### ЦЕЛЬ ЗАДАНИЯ
Верните без изменений строки списка: всё от строки с «scientific name: Caladenia splendens» вниз до строки с «genus: Euphorbia», обе включительно.

══════

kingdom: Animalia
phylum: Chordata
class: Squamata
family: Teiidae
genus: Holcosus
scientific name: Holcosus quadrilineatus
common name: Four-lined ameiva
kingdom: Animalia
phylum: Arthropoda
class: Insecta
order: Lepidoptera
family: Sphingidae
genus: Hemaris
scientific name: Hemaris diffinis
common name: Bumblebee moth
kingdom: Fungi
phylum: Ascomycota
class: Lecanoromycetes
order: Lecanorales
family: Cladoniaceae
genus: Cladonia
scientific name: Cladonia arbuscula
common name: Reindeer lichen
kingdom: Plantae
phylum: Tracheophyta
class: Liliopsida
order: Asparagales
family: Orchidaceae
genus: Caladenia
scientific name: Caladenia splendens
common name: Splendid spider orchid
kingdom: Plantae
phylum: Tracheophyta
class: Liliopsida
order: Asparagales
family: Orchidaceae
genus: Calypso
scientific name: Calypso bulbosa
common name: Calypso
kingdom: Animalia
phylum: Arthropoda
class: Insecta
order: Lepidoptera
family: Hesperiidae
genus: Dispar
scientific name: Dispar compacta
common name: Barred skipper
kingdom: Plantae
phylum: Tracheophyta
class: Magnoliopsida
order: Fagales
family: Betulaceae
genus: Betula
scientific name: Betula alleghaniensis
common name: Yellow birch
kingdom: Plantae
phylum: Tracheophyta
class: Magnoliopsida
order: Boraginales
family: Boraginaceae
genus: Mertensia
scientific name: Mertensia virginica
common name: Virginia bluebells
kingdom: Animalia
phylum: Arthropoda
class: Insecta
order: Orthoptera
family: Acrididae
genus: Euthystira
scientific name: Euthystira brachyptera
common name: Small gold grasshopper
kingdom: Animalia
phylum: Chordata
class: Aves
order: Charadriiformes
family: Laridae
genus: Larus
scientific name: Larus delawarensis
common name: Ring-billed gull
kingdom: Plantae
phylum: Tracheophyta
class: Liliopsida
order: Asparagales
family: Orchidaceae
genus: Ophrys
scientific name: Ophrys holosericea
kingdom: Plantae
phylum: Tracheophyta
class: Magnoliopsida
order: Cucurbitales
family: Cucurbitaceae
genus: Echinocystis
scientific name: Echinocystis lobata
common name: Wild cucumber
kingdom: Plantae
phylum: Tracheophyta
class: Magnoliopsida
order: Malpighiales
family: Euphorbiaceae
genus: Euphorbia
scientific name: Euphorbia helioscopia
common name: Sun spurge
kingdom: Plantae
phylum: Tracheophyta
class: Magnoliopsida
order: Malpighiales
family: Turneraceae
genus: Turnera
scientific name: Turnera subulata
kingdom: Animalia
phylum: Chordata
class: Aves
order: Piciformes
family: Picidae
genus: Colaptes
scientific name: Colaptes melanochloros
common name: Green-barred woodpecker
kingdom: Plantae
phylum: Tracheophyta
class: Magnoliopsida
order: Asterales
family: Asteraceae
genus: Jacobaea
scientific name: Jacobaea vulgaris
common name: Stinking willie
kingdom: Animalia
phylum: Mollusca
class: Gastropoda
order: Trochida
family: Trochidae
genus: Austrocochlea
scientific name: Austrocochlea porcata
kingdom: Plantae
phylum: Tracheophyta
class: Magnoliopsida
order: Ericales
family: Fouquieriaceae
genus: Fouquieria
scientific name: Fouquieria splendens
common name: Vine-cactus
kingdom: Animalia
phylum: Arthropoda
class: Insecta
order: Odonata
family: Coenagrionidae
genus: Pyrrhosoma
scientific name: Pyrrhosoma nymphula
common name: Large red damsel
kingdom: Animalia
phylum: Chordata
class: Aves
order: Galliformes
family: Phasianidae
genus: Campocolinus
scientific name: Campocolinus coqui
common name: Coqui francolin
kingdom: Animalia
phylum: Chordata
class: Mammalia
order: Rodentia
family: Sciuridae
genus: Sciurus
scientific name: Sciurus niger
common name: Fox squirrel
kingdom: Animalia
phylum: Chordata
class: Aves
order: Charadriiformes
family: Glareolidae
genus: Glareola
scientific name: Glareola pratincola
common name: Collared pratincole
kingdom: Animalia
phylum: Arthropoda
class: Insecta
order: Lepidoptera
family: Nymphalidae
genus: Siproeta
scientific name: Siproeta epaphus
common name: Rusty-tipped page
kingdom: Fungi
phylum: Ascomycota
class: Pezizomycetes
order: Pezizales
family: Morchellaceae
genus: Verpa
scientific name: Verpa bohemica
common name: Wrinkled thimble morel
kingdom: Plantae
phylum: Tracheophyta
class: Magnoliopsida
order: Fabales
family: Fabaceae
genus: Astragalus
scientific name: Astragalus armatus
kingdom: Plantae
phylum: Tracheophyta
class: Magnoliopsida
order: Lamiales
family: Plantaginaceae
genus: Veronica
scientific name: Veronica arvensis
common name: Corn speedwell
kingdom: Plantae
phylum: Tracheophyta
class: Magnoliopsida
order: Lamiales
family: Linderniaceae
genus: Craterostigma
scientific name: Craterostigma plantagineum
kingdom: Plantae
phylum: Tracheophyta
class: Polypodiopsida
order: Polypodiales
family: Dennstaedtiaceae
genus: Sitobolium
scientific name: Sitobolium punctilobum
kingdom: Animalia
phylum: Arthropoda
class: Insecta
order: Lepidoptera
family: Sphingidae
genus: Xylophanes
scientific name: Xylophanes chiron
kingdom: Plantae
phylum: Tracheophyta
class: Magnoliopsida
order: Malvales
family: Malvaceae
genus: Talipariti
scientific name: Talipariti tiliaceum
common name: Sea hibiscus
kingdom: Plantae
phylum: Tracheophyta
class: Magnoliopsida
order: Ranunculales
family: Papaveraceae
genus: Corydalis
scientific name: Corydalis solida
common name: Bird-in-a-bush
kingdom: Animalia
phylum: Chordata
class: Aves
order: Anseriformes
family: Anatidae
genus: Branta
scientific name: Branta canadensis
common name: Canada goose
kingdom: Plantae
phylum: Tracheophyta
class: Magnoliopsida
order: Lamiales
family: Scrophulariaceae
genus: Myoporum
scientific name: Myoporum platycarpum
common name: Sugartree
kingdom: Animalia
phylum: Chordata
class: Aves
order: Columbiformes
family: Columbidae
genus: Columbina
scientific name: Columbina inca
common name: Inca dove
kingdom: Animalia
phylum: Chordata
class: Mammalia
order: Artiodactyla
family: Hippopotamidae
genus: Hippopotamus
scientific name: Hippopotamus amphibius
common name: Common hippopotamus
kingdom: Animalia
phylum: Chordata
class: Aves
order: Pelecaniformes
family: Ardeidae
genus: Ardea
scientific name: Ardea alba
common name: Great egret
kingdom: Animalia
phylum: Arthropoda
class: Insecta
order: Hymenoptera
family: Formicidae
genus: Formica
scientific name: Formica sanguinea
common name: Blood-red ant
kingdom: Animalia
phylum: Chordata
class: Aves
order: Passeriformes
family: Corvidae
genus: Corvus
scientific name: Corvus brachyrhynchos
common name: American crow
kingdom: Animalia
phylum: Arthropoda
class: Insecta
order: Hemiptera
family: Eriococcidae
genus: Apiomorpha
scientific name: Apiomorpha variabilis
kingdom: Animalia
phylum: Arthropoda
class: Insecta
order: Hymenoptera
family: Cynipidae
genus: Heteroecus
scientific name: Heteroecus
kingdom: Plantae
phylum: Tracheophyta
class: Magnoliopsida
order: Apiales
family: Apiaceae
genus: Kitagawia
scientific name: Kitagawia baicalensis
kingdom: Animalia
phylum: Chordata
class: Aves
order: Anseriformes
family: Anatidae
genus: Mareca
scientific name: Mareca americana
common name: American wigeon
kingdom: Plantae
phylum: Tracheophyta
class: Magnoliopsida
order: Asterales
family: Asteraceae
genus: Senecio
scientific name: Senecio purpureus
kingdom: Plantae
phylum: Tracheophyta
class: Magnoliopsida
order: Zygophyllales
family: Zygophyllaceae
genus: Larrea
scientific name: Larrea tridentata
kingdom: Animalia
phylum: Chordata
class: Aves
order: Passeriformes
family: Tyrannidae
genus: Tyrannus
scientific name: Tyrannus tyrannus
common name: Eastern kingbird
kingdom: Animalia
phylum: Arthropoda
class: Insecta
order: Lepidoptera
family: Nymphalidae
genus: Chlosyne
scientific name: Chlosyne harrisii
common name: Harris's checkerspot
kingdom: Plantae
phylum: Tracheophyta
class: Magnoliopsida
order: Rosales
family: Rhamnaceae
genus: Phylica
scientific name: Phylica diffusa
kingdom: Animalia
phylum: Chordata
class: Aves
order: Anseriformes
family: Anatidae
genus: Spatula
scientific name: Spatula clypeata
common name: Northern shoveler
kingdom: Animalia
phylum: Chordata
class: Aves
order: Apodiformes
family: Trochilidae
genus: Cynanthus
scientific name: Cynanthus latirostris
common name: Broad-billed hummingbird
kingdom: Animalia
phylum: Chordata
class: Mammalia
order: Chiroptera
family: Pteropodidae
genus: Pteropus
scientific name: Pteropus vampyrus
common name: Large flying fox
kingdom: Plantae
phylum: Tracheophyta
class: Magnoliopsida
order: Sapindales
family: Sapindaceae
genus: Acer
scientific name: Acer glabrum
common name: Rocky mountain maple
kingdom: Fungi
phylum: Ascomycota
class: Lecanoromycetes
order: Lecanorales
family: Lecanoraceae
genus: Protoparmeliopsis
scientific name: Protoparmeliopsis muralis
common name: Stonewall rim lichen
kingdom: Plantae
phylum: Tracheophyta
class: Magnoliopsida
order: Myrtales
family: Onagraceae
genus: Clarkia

══════

### ОТВЕТ
scientific name: Caladenia splendens
common name: Splendid spider orchid
kingdom: Plantae
phylum: Tracheophyta
class: Liliopsida
order: Asparagales
family: Orchidaceae
genus: Calypso
scientific name: Calypso bulbosa
common name: Calypso
kingdom: Animalia
phylum: Arthropoda
class: Insecta
order: Lepidoptera
family: Hesperiidae
genus: Dispar
scientific name: Dispar compacta
common name: Barred skipper
kingdom: Plantae
phylum: Tracheophyta
class: Magnoliopsida
order: Fagales
family: Betulaceae
genus: Betula
scientific name: Betula alleghaniensis
common name: Yellow birch
kingdom: Plantae
phylum: Tracheophyta
class: Magnoliopsida
order: Boraginales
family: Boraginaceae
genus: Mertensia
scientific name: Mertensia virginica
common name: Virginia bluebells
kingdom: Animalia
phylum: Arthropoda
class: Insecta
order: Orthoptera
family: Acrididae
genus: Euthystira
scientific name: Euthystira brachyptera
common name: Small gold grasshopper
kingdom: Animalia
phylum: Chordata
class: Aves
order: Charadriiformes
family: Laridae
genus: Larus
scientific name: Larus delawarensis
common name: Ring-billed gull
kingdom: Plantae
phylum: Tracheophyta
class: Liliopsida
order: Asparagales
family: Orchidaceae
genus: Ophrys
scientific name: Ophrys holosericea
kingdom: Plantae
phylum: Tracheophyta
class: Magnoliopsida
order: Cucurbitales
family: Cucurbitaceae
genus: Echinocystis
scientific name: Echinocystis lobata
common name: Wild cucumber
kingdom: Plantae
phylum: Tracheophyta
class: Magnoliopsida
order: Malpighiales
family: Euphorbiaceae
genus: Euphorbia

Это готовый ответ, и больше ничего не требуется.